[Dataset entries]
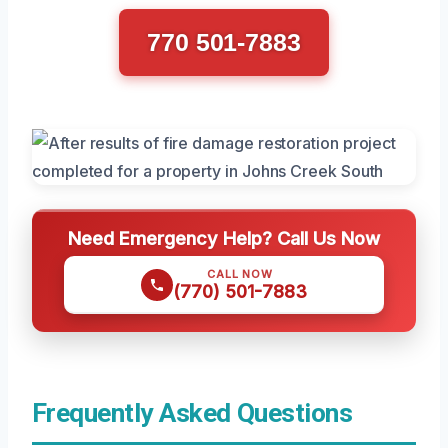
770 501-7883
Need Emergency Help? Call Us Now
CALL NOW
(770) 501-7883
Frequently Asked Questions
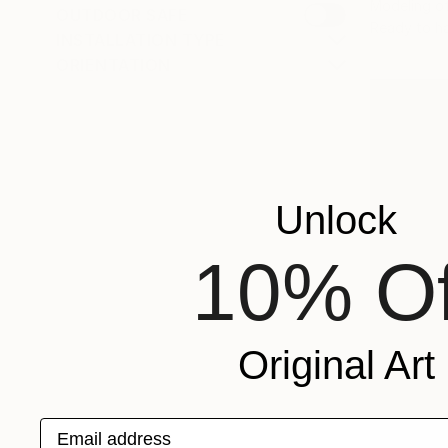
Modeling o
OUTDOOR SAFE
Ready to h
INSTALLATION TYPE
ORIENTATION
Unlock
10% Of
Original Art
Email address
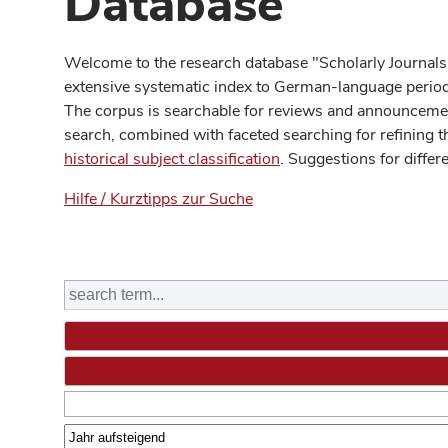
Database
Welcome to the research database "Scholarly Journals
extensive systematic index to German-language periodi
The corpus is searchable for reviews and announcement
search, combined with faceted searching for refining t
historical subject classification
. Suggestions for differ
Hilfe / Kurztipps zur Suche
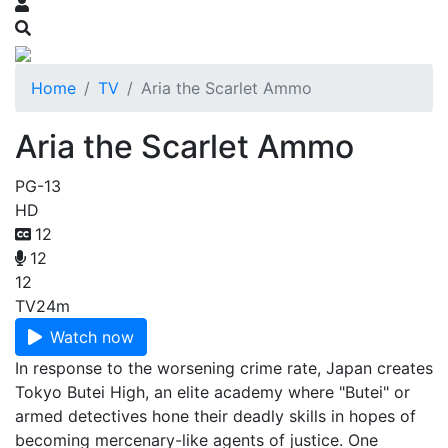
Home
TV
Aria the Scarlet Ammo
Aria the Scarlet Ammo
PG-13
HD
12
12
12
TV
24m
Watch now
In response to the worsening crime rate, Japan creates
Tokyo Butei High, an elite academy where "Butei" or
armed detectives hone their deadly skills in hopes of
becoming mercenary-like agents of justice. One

--

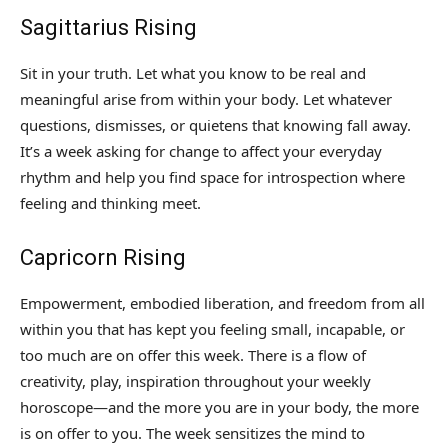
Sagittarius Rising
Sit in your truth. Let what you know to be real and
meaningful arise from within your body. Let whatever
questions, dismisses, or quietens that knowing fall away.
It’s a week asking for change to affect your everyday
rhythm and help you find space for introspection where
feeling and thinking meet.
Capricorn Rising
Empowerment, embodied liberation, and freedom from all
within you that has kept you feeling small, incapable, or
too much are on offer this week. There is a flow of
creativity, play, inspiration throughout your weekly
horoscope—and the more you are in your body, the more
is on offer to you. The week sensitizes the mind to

__YOUR GOAL__: Exactly the lines starting at the one above with "770 501-7883" and ending at the one with "extensive systematic index" should be printed, and nothing else. Omit the pictures.

__EXERCISE SOLUTION__:
770 501-7883
Need Emergency Help? Call Us Now
CALL NOW
(770) 501-7883
Frequently Asked Questions
Modeling o
OUTDOOR SAFE
Ready to h
INSTALLATION TYPE
ORIENTATION
Unlock
10% Of
Original Art
Email address
Database
Welcome to the research database "Scholarly Journals
extensive systematic index to German-language periodi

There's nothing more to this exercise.